105. A method of producing recombinant AAVs comprising:

(a) culturing a host cell containing:

(i) the artificial genome of claim 84;

(ii) a trans expression cassette lacking AAV ITRs, wherein the trans expression cassette encodes an AAV rep and an AAV capsid protein operably linked to expression control elements that drive expression of the AAV rep and the AAV capsid protein in the host cell in culture and supply the AAV rep and the AAV capsid protein in trans, wherein the capsid has CNS, PNS, liver, skeletal muscle and/or arterial smooth muscle cell tropism;

(iii) sufficient adenovirus helper functions to permit replication and packaging of the artificial genome by the AAV capsid protein; and

(b) recovering recombinant AAV encapsidating the artificial genome from the cell culture.

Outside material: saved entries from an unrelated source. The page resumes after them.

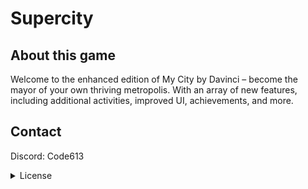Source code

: # Supercity
## About this game
Welcome to the enhanced edition of My City by Davinci – become the mayor of your own thriving metropolis. With an array of new features, including additional activities, improved UI, achievements, and more.






## Contact
Discord: Code613

<details>
<summary>License</summary>
This project is licensed under the [Creative Commons Attribution-NonCommercial-NoDerivs 4.0 International License](https://creativecommons.org/licenses/by-nc-nd/4.0/).
For a human-readable summary of the license terms, please refer to the [CC BY-NC-ND 4.0 Deed](https://creativecommons.org/licenses/by-nc-nd/4.0/deed.en).
The full text of the license can be found in the [LICENSE](LICENSE) file.
Supercity © 2023 by Code613 is licensed under CC BY-NC-ND 4.0 
</details>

106. A host cell comprising a plasmid comprising a cis expression cassette flanked by AAV ITRs, wherein the cis expression cassette comprises comprising a transgene encoding a substantially full-length or full-length anti-CGRP or anti-CGRPR mAb, or antigen-binding fragment thereof, operably linked to one or more regulatory sequences that promote expression of the transgene in human CNS, PNS, skeletal muscle, arterial smooth muscle and/or liver cells.